Jornal critica busca e apreensão contra repórter que publicou reportagem sobre Flávio Dino
O jornal O Estado de S. Paulo afirmou, em editorial publicado neste domingo (15), que uma decisão do ministro Alexandre de Moraes, do Supremo Tribunal Federal (STF), representa uma ameaça à liberdade de imprensa no Brasil.
A crítica refere-se à determinação de busca e apreensão contra o jornalista Luís Pablo Conceição Almeida, responsável por um blog no Maranhão.
Receba no WhatsApp as principais notícias do dia em primeira mão
Segundo o editorial, a medida teria sido tomada após a publicação de uma reportagem envolvendo o ministro Flávio Dino.
Reportagem tratava de uso de veículo oficial
A matéria publicada pelo jornalista afirmava que Flávio Dino teria utilizado um veículo oficial do Tribunal de Justiça do Maranhão para deslocamentos de caráter privado.
Ao autorizar a ação da Polícia Federal do Brasil, Moraes avaliou que a publicação poderia ter utilizado mecanismos estatais para identificar veículos oficiais, o que, segundo o ministro, poderia expor autoridades a riscos de segurança.
Jornal diz que medida ultrapassa limites
No editorial, o Estadão afirmou que a decisão ultrapassa limites considerados aceitáveis em uma democracia.
O jornal escreveu que, quando um ministro do STF utiliza instrumentos do Estado contra um jornalista por causa de uma reportagem, surgem preocupações sobre a saúde institucional do país.
O texto também argumenta que autoridades públicas possuem instrumentos legais para contestar informações jornalísticas, como direito de resposta ou ações judiciais.
Segundo o editorial, recorrer diretamente a medidas policiais contra um jornalista não seria a via adequada.
Questionamento sobre competência do STF
Outro ponto levantado pelo jornal diz respeito à competência do Supremo para tratar do caso.
O editorial afirma que a prerrogativa de foro pertence ao investigado e não à vítima, sugerindo que o caso poderia tramitar em instâncias inferiores da Justiça.

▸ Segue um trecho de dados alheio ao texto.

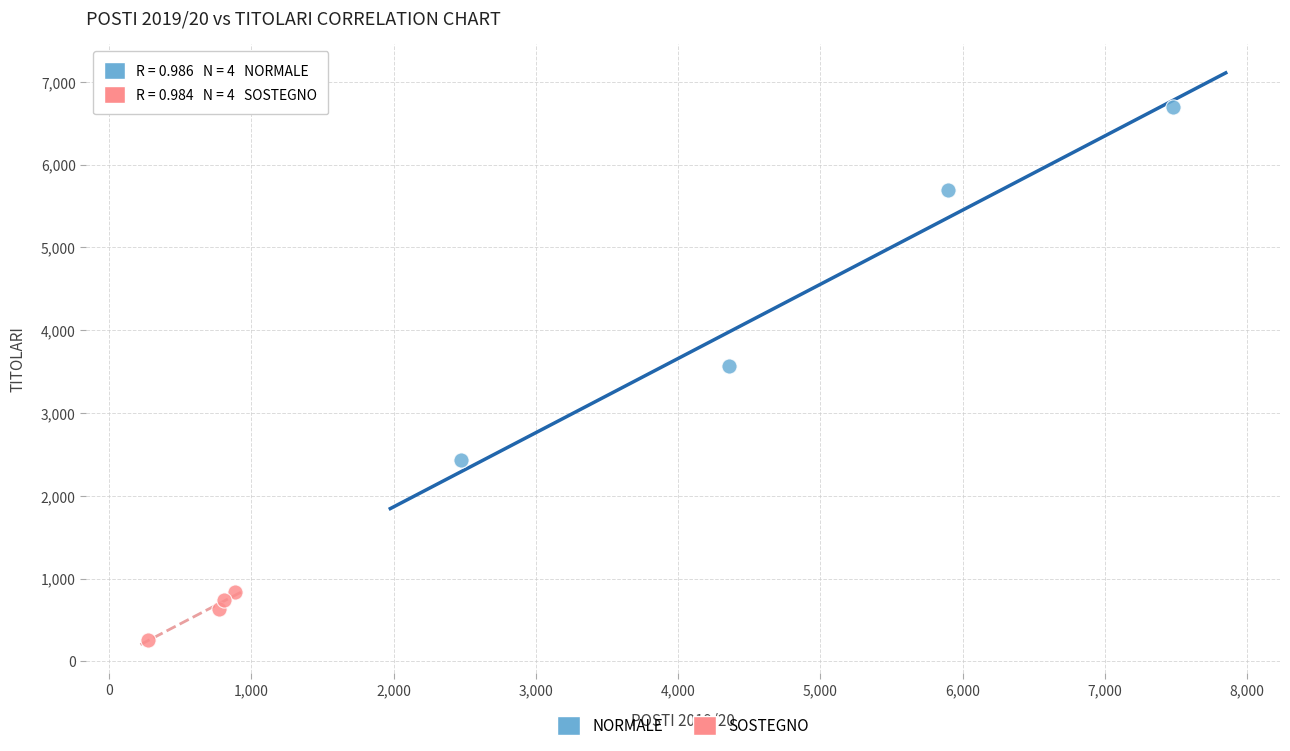

Which series reaches the maximum Y coordinate?

NORMALE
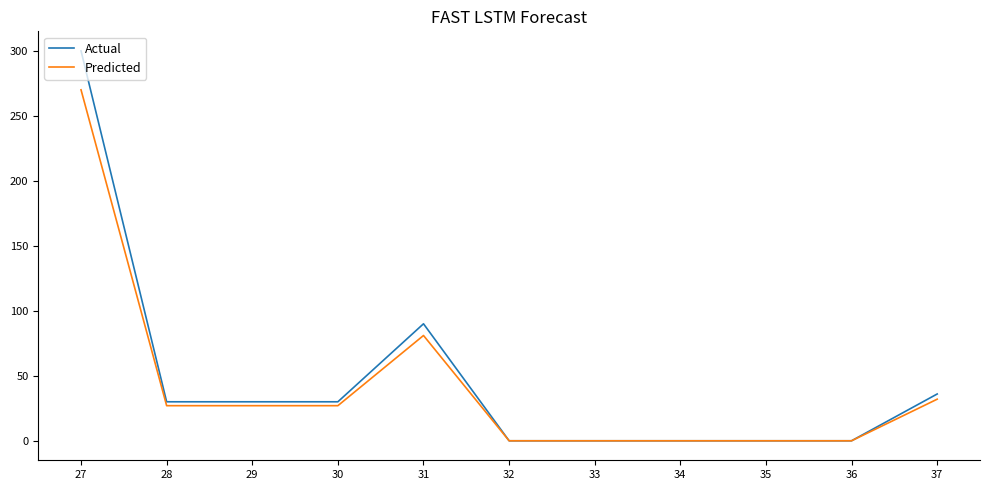

Which series has the largest range (max minus min)?

Actual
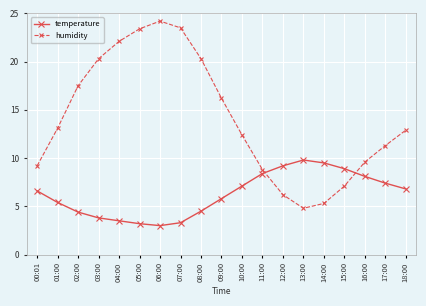

How many interior local valleys does the temperature series have?

1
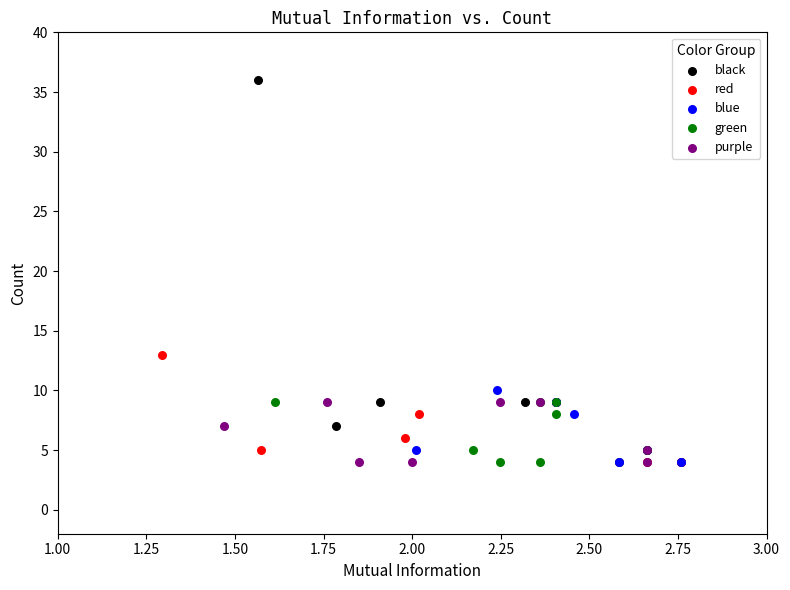

Which series has the widest spread of Y values?

black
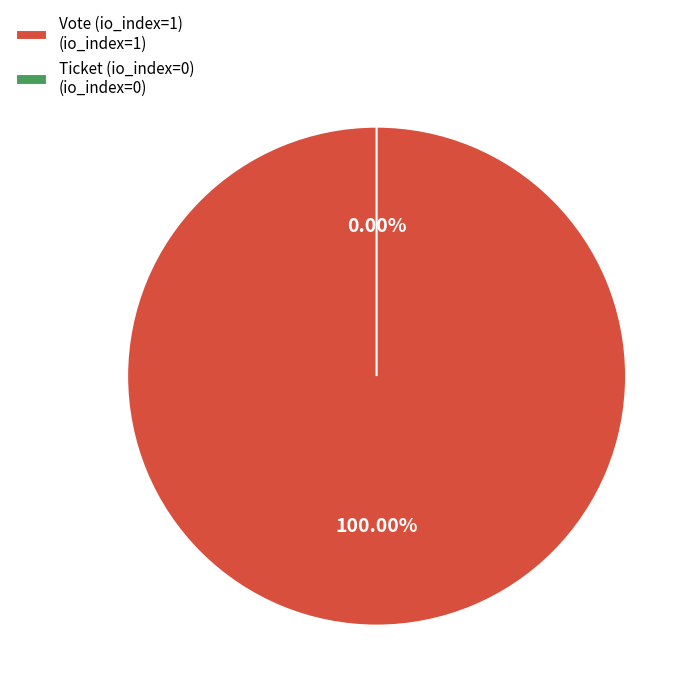

Rank the categories by value from highest to lowest.

Vote (io_index=1), Ticket (io_index=0)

O texto sustenta que a situação cria um cenário em que o Supremo atuaria simultaneamente como parte interessada, órgão investigativo e julgador.
Entidades de imprensa também reagiram
Entidades representativas da imprensa manifestaram preocupação com a decisão.
Entre elas estão:
- Associação Nacional de Jornais (ANJ)
- Associação Brasileira de Emissoras de Rádio e Televisão (ABERT)
- Associação Nacional de Editores de Revistas (ANER)
- Associação Brasileira de Jornalismo Investigativo (Abraji)
As organizações destacaram que a Constituição brasileira garante proteção à atividade jornalística.
Editorial fala em risco de intimidação
Para o Estadão, a decisão pode transmitir um recado preocupante à imprensa.
O jornal afirma que investigações jornalísticas envolvendo ministros do STF poderiam passar a gerar represálias.
O editorial conclui afirmando que “a imprensa profissional não se deixará intimidar pelo STF”.